EXTRAIT DE PAGE>

---------------

Actuellement l’un des quatre principaux artistes béninois que présentera le Bénin, du 20 avril au 24 novembre 2024, pour son premier pavillon national à la Biennale d’art de Venise, Romuald Hazoumè fait la différence sur la scène artistique mondiale depuis les années 90 devenant même l’un des artistes les plus côtés sur le marché de l’art alors que tout était contre lui au départ…
PARCOURS
Romuald Hazoumè est né le 02 février 1962 à Porto-Novo en République du Bénin dans une famille polygame d’origine Yoruba chez qui le culte des ancêtres est tout aussi important que les religions dites révélées. Passant tout son temps au lycée Bèhanzin, voisin de sa maison familiale, Il y rencontre une enseignante de mathématiques de nationalité française qui, avec son mari, va le prendre sous son aile. « Ils m’ont tout appris: travailler à l’école, me tenir à table, respecter les autres, m’exprimer en français. Je voulais devenir médecin. Ils ont cru en moi. ».
Dépité par ses échecs au baccalauréat, il refuse de poursuivre son rêve de devenir médecin et se tourne vers le sport de haut niveau : le judo. Alors qu’il devint un espoir du judo béninois, un accident l’oblige à renoncer à cette nouvelle activité. Dorénavant, il décide de partir en explorateur à vélo sur les routes et les pistes du Bénin, du Togo et du Ghana accompagnée d’une amie tout en se tournant dès lors vers son autre passion, la sculpture et la peinture.
Une compatriote béninoise, Diane Tévodjrè, lui donne sa première chance en lui offrant deux expositions lors desquelles, coup sur coup, toutes ses œuvres trouvent acquéreurs.
Au milieu des années 80, il réalise ses premières sculptures à partir de bidons de récupération en plastique qui après une intervention minimale, deviennent des masques qui relatent subtilement sa vision critique des systèmes politiques africains.
En 1989, sa première exposition au Centre Culturel Français de Cotonou, actuellement l’Institut français de Cotonou, le révèle au public béninois. Au cours de cette exposition, il rencontre André Magnin, le commissaire indépendant et critique d’art français qui va présenter son travail en France et dans le monde entier. C’est surtout, cependant, avec Dream, la contribution spectaculaire qu’il a présentée à la Documenta 12, et par son installation « La bouche du roi » qu’il a acquis une réputation internationale.

---------------

Données recueillies:

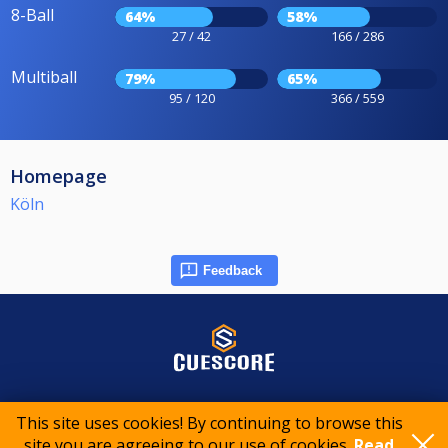
8-Ball
64%
58%
27 / 42
166 / 286
Multiball
79%
65%
95 / 120
366 / 559
Homepage
Köln
Feedback
© 2015-2026 CueScore International
This site uses cookies! By continuing to browse this
site you are agreeing to our use of cookies.
Read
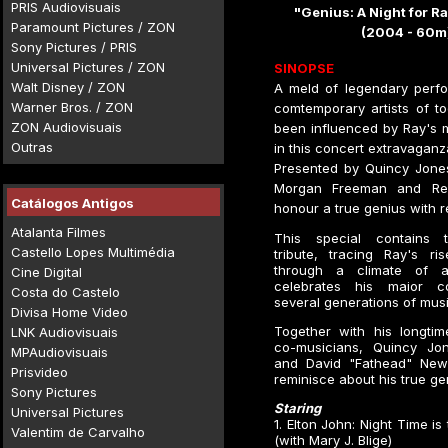
PRIS Audiovisuais
"Genius: A Night for R
Paramount Pictures / ZON
(2004 - 60m
Sony Pictures / PRIS
Universal Pictures / ZON
SINOPSE
Walt Disney / ZON
A meld of legendary perf
Warner Bros. / ZON
comtemporary artists of t
ZON Audiovisuais
been influenced by Ray's 
Outras
in this concert extravaganz
Presented by Quincy Jones
Morgan Freeman and Reg
Catálogos Antigos
honour a true genius with re
Atalanta Filmes
This special contains 
Castello Lopes Multimédia
tribute, tracing Ray's ri
through a climate of ad
Cine Digital
celebrates his maior co
Costa do Castelo
several generations of musi
Divisa Home Video
Together with his longtim
LNK Audiovisuais
co-musicians, Quincy Jon
MPAudiovisuais
and David "Fathead" Ne
Prisvideo
reminisce about his true gen
Sony Pictures
Staring
Universal Pictures
1. Elton John: Night Time is
Valentim de Carvalho
(with Mary J. Blige)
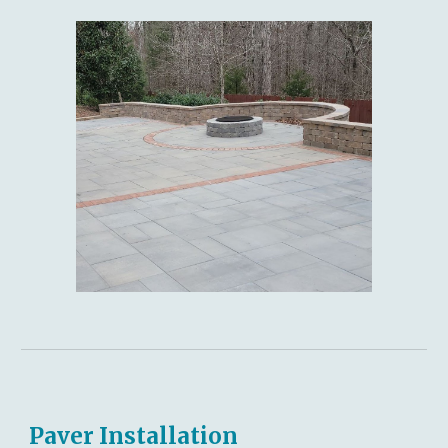
Paver Installation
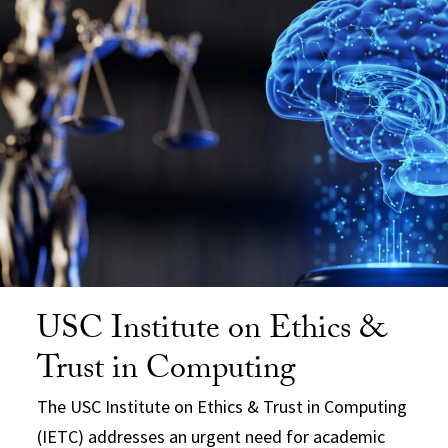
USC Institute on Ethics &
Trust in Computing
The USC Institute on Ethics & Trust in Computing
(IETC) addresses an urgent need for academic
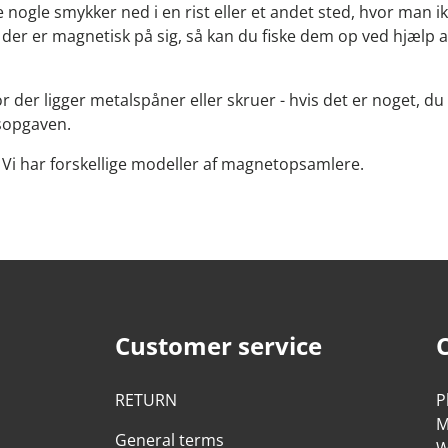
nogle smykker ned i en rist eller et andet sted, hvor man ik
l, der er magnetisk på sig, så kan du fiske dem op ved hjæl
 der ligger metalspåner eller skruer - hvis det er noget, du
gsopgaven.
Vi har forskellige modeller af magnetopsamlere.
Customer service
RETURN
P
M
General terms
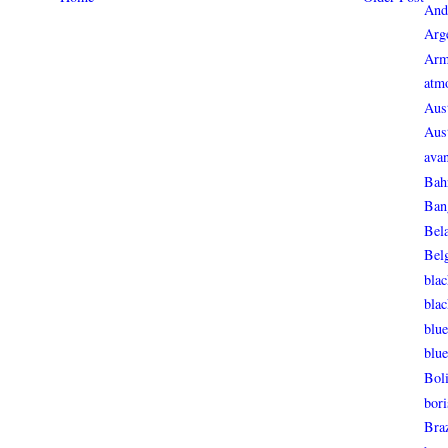
And
Arg
Arm
atmo
Aust
Aust
avan
Bah
Ban
Bel
Bel
blac
bla
blue
blue
Boli
bori
Braz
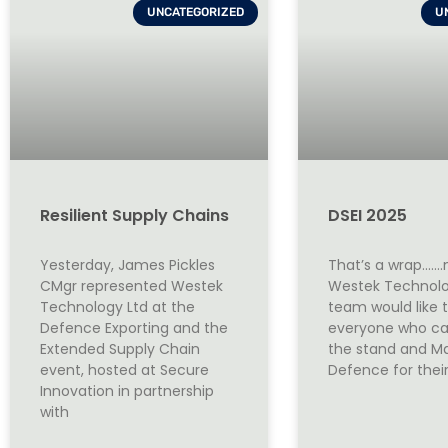
UNCATEGORIZED
U
Resilient Supply Chains
DSEI 2025
Yesterday, James Pickles
That’s a wrap…….
CMgr represented Westek
Westek Technolo
Technology Ltd at the
team would like 
Defence Exporting and the
everyone who ca
Extended Supply Chain
the stand and M
event, hosted at Secure
Defence for thei
Innovation in partnership
with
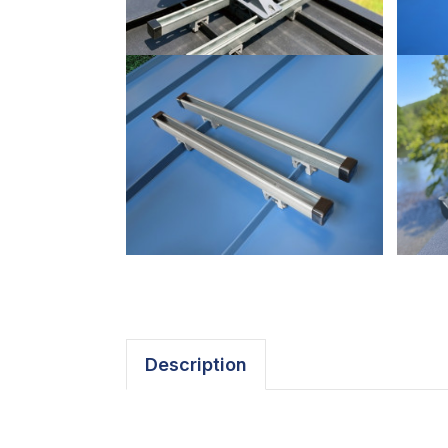
Description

---------------

TRAVAIL À FAIRE>
1. Indiquez si les affirmations suivantes concordent avec le texte sur Romuald Hazoumè, en répondant par oui ou par non et en citant mot pour mot le passage qui tranche : (a) Romuald Hazoumè est né à Cotonou ; (b) un accident l'a contraint à abandonner le judo ; (c) sa première exposition au Centre Culturel Français de Cotonou date de 1989.
2. Présentez sous forme de liste numérotée les lignes des entrées, de la ligne contenant « PRIS Audiovisuais » jusqu'à la fin des entrées, ces deux bornes comprises, sans les lignes vides ni les images.
Les entrées n'ont aucun rapport avec le texte sur Romuald Hazoumè.

RÉSULTATS DES TÂCHES>
1.
(a) Non : « né le 02 février 1962 à Porto-Novo en République du Bénin ».
(b) Oui : « un accident l’oblige à renoncer à cette nouvelle activité ».
(c) Oui : « En 1989, sa première exposition au Centre Culturel Français de Cotonou ».

2.
1. PRIS Audiovisuais
2. "Genius: A Night for R
3. Paramount Pictures / ZON
4. (2004 - 60m
5. Sony Pictures / PRIS
6. Universal Pictures / ZON
7. SINOPSE
8. Walt Disney / ZON
9. A meld of legendary perf
10. Warner Bros. / ZON
11. comtemporary artists of t
12. ZON Audiovisuais
13. been influenced by Ray's 
14. Outras
15. in this concert extravaganz
16. Presented by Quincy Jones
17. Morgan Freeman and Reg
18. Catálogos Antigos
19. honour a true genius with re
20. Atalanta Filmes
21. This special contains 
22. Castello Lopes Multimédia
23. tribute, tracing Ray's ri
24. through a climate of ad
25. Cine Digital
26. celebrates his maior co
27. Costa do Castelo
28. several generations of musi
29. Divisa Home Video
30. Together with his longtim
31. LNK Audiovisuais
32. co-musicians, Quincy Jon
33. MPAudiovisuais
34. and David "Fathead" Ne
35. Prisvideo
36. reminisce about his true gen
37. Sony Pictures
38. Staring
39. Universal Pictures
40. 1. Elton John: Night Time is
41. Valentim de Carvalho
42. (with Mary J. Blige)
43. Paver Installation
44. USC Institute on Ethics &
45. Trust in Computing
46. The USC Institute on Ethics & Trust in Computing
47. (IETC) addresses an urgent need for academic
48. nogle smykker ned i en rist eller et andet sted, hvor man ik
49. l, der er magnetisk på sig, så kan du fiske dem op ved hjæl
50.  der ligger metalspåner eller skruer - hvis det er noget, du
51. gsopgaven.
52. Vi har forskellige modeller af magnetopsamlere.
53. Customer service
54. RETURN
55. P
56. M
57. General terms
58. And
59. Arg
60. Arm
61. atmo
62. Aust
63. Aust
64. avan
65. Bah
66. Ban
67. Bel
68. Bel
69. blac
70. bla
71. blue
72. blue
73. Boli
74. bori
75. Braz
76. UNCATEGORIZED
77. U
78. Resilient Supply Chains
79. DSEI 2025
80. Yesterday, James Pickles
81. That’s a wrap…….
82. CMgr represented Westek
83. Westek Technolo
84. Technology Ltd at the
85. team would like 
86. Defence Exporting and the
87. everyone who ca
88. Extended Supply Chain
89. the stand and M
90. event, hosted at Secure
91. Defence for thei
92. Innovation in partnership
93. with
94. Description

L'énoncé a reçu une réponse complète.